§ Required task: Can you reproduce the lines below word for word, leaving the pictures out of your answer?

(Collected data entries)

========

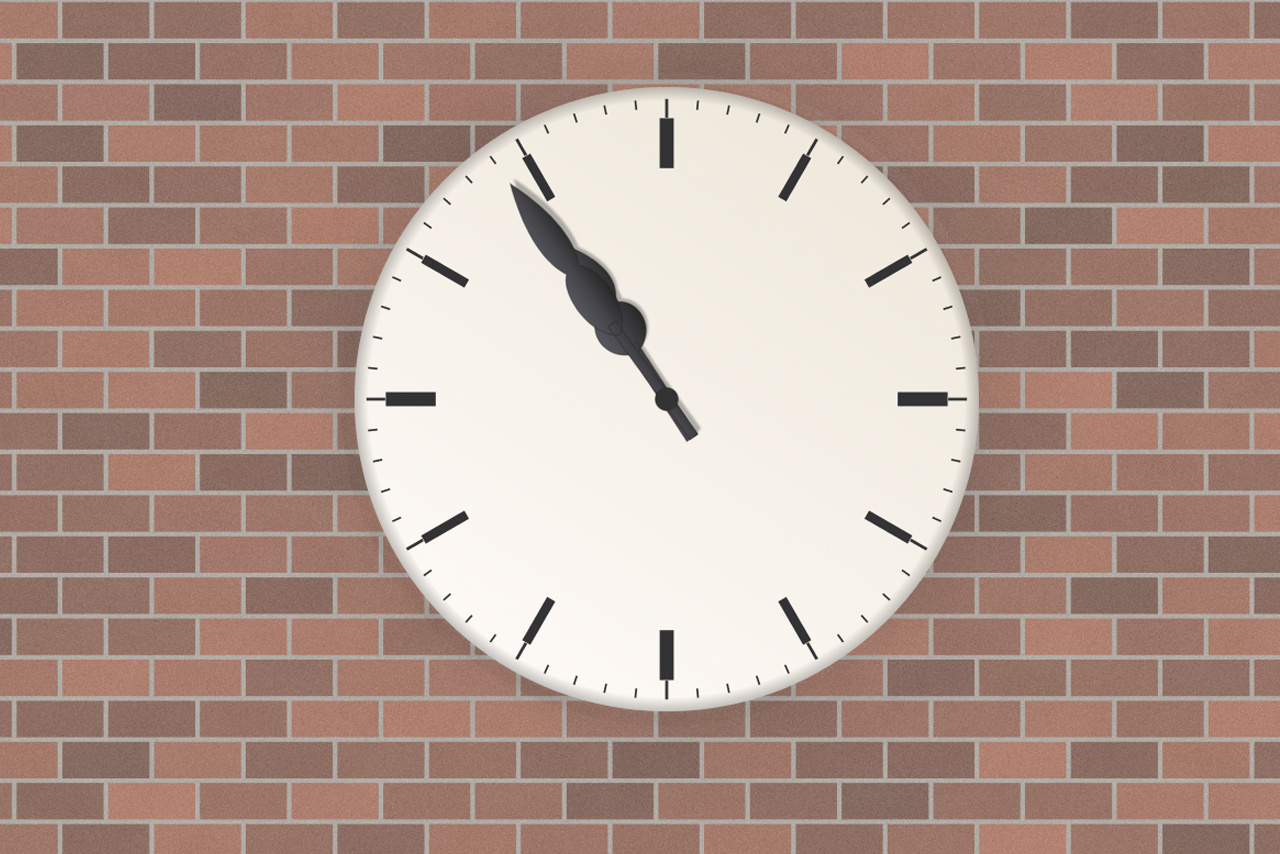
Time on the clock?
10:54
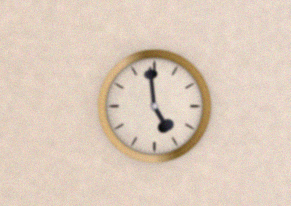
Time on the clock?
4:59
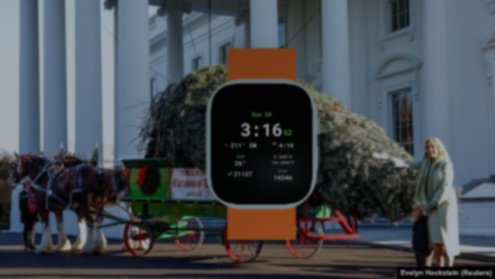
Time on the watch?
3:16
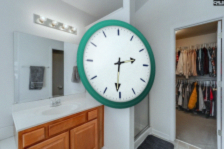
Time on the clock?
2:31
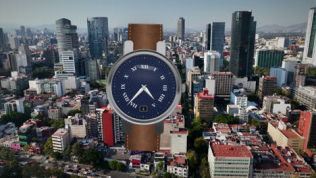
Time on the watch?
4:37
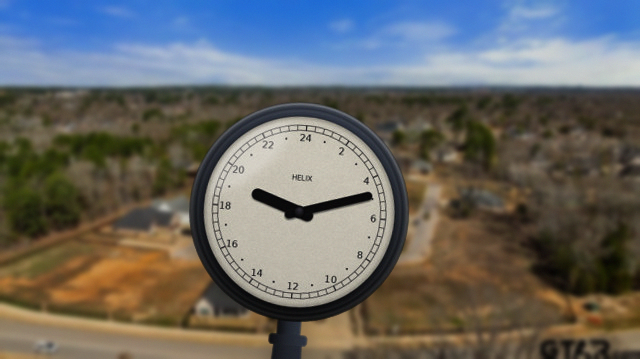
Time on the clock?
19:12
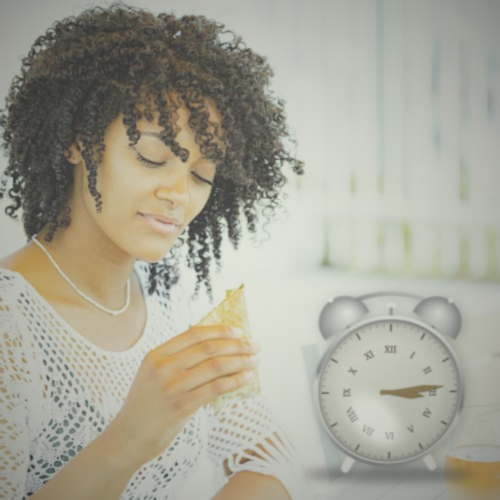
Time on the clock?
3:14
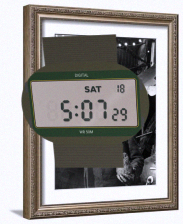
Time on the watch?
5:07:29
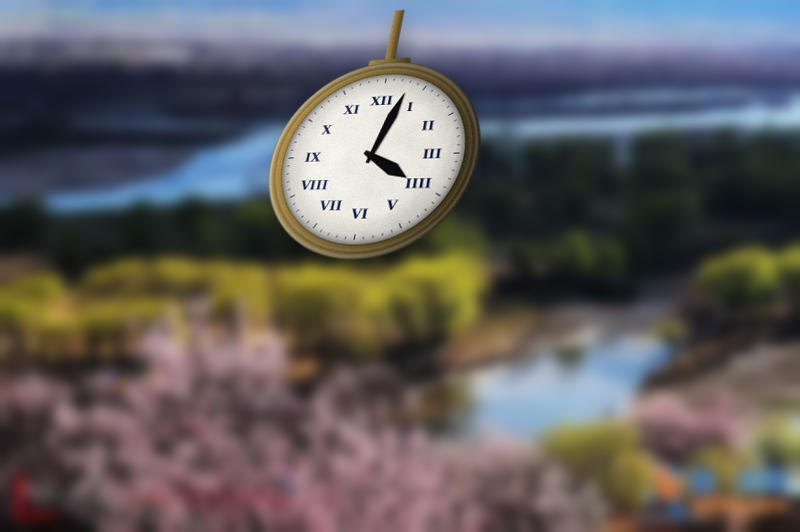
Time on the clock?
4:03
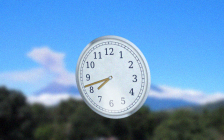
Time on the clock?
7:42
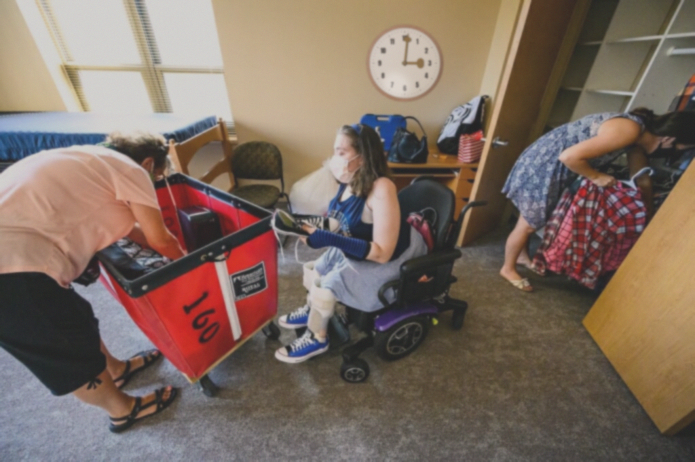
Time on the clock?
3:01
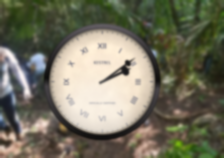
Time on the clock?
2:09
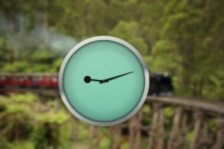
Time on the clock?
9:12
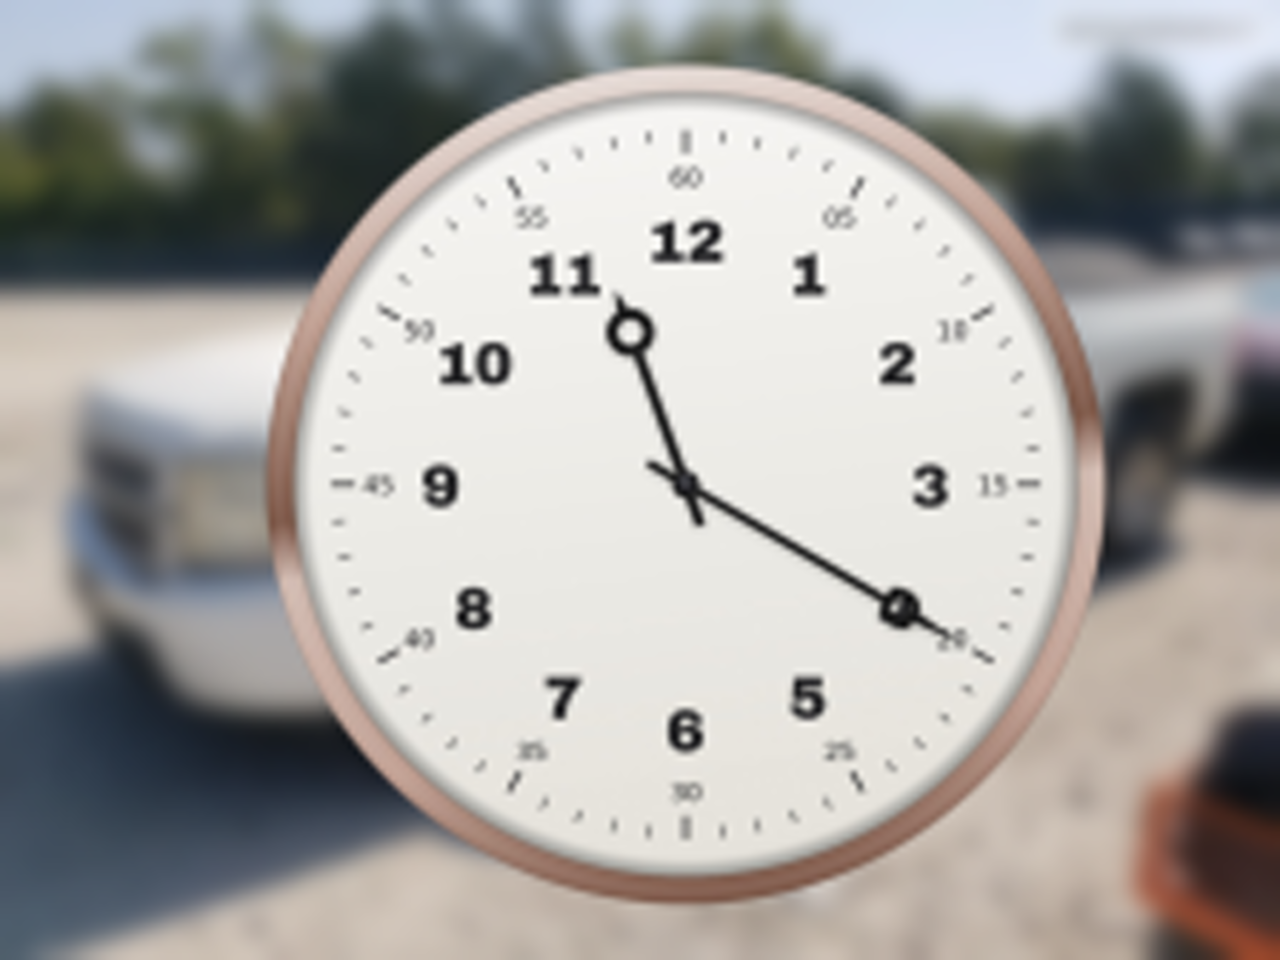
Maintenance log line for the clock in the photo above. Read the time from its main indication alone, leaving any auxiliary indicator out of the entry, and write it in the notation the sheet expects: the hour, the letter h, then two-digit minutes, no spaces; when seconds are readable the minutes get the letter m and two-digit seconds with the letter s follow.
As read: 11h20
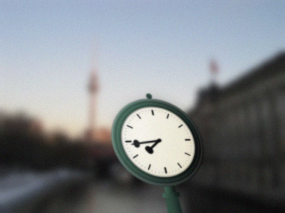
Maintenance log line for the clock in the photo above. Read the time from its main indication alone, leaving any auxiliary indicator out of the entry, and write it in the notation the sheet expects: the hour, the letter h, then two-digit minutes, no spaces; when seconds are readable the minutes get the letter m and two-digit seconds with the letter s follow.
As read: 7h44
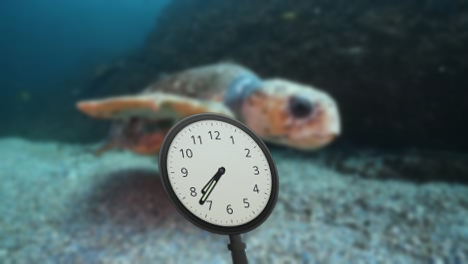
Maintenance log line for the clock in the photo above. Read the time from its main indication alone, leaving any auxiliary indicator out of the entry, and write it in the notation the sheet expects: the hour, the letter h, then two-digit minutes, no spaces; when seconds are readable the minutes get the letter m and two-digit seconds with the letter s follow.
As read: 7h37
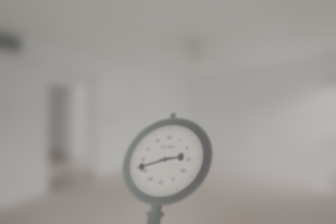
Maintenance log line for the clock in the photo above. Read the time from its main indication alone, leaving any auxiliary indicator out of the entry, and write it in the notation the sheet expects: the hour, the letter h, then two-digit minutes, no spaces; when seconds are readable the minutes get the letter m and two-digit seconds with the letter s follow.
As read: 2h42
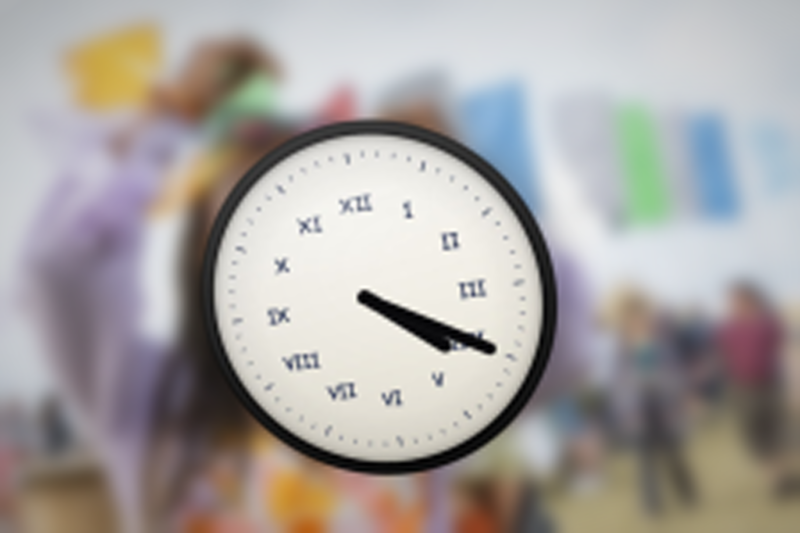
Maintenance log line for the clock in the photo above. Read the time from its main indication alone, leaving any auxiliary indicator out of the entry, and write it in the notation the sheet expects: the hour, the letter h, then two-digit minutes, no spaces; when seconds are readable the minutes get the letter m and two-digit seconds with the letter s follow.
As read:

========

§ Final result:
Time on the clock?
10:54
Time on the clock?
4:59
Time on the watch?
3:16
Time on the clock?
2:31
Time on the watch?
4:37
Time on the clock?
19:12
Time on the clock?
3:14
Time on the watch?
5:07:29
Time on the clock?
4:03
Time on the clock?
7:42
Time on the clock?
3:01
Time on the clock?
2:09
Time on the clock?
9:12
Maintenance log line for the clock in the photo above. Read the time from its main indication alone, leaving any auxiliary indicator out of the entry, and write it in the notation the sheet expects: the hour, the letter h, then two-digit minutes, no spaces; when seconds are readable the minutes get the letter m and two-digit seconds with the letter s follow.
As read: 11h20
Maintenance log line for the clock in the photo above. Read the time from its main indication alone, leaving any auxiliary indicator out of the entry, and write it in the notation the sheet expects: the hour, the letter h, then two-digit minutes, no spaces; when seconds are readable the minutes get the letter m and two-digit seconds with the letter s follow.
As read: 7h44
Maintenance log line for the clock in the photo above. Read the time from its main indication alone, leaving any auxiliary indicator out of the entry, and write it in the notation the sheet expects: the hour, the letter h, then two-digit minutes, no spaces; when seconds are readable the minutes get the letter m and two-digit seconds with the letter s follow.
As read: 7h37
Maintenance log line for the clock in the photo above. Read the time from its main indication alone, leaving any auxiliary indicator out of the entry, and write it in the notation the sheet expects: the hour, the letter h, then two-digit minutes, no spaces; when seconds are readable the minutes get the letter m and two-digit seconds with the letter s follow.
As read: 2h42
Maintenance log line for the clock in the photo above. Read the time from its main indication alone, leaving any auxiliary indicator out of the entry, and write it in the notation the sheet expects: the hour, the letter h, then two-digit minutes, no spaces; when seconds are readable the minutes get the letter m and two-digit seconds with the letter s follow.
As read:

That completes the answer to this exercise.